このような情報漏洩対策製品としては、マイクロソフトの“Microsoft Office Systems”に含まれる“Information Rights Management”(Office関連ドキュメントのファイルコピー/変更/印刷などを禁止したり、閲覧可能ユーザーを制限したりする機能を持つ)などがあるが、今回の展示会場では大手から新進の企業まで、多くのメーカーから製品が登場している。
各社の製品の傾向は、
- メール送信や、ドキュメントファイルの操作、ウェブサイトへのアクセスなどを制限したりロックしたりする、直接的な行動を取るソリューション
- データの流れを監視/ロギングすることにより、不正情報漏洩行為に対する“抑止力”となるソリューション
という大きく2種類に分けられる。前者については、指紋やUSB接続などの物理的なキーなどの認証システムと組み合わせたソリューションもある。
“抑止力”タイプの製品をリリースしているメーカー数社に、今後の製品展開の中で操作規制などの機能を追加するかどうかを聞いたところ、意外にも規制などの機能追加を検討しているメーカーは少なく、“抑止力”としての効能を高める展開を進めるとしているところが多い。その理由としては、
- 対抗機能を多く設けると一般ユーザーの使用感や管理者の手間などに悪影響が増える
- 対抗機能のためにネットワークサービスの継続性が中断される可能性が増える
- システムの“穴”をつく方法はあとを絶たない、制限しても制限しきれない
などを挙げている。また、大小多数のメーカーが参入してきたことから、ログ集積に特化することで機能を高めて他社との差別化を狙う動きも見られる。(株)オーク情報システム『NetEvidence』では、実際に事件~裁判に発展した場合の“証拠”として利用できるレベルまで蓄積したデータの価値と保管量を高めることを目標としているという。
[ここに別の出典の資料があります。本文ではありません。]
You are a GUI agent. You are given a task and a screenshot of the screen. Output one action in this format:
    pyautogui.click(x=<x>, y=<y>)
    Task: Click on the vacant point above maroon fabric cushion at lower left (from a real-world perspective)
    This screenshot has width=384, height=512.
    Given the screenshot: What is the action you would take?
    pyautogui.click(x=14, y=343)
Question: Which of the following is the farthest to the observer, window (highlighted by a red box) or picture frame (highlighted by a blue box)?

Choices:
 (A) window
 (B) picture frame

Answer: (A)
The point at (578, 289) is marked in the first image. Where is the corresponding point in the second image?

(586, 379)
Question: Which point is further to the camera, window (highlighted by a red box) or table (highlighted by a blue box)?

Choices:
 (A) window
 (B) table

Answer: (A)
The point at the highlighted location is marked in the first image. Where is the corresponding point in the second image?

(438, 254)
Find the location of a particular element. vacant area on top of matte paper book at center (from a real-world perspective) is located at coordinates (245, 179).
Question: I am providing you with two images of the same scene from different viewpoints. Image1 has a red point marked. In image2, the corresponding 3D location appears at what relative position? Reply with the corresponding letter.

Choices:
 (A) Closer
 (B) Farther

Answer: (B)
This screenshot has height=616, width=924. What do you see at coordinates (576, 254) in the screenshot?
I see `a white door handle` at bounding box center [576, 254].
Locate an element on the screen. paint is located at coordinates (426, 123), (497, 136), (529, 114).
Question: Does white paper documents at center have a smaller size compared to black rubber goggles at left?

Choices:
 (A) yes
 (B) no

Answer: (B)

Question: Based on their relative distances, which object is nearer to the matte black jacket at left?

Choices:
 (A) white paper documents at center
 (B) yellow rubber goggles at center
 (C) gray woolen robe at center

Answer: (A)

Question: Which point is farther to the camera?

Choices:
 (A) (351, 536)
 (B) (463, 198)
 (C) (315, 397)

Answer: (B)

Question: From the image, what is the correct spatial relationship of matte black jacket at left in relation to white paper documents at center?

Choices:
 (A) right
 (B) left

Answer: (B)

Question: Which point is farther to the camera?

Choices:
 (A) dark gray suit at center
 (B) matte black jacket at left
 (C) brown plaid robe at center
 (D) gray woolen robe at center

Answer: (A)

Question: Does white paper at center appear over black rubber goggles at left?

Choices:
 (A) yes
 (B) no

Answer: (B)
各社ブースで顧客からの反応を伺ったところ、各社ともに「引き合いは非常に強い」「製品の案内をすると一気に多数の問い合わせが来る」などと述べている。また、セキュリティー関連製品としては、昨年まではウェブサイトやサーバーなどへの不正アクセス/改ざん防止ソリューションが主だったが、昨年後半から今年は特に情報漏洩対策ソリューションのニーズが高まっているというメーカーが非常に多い。現在のセキュリティー対策製品市場では特に注目度の高いジャンルと言えるだろう。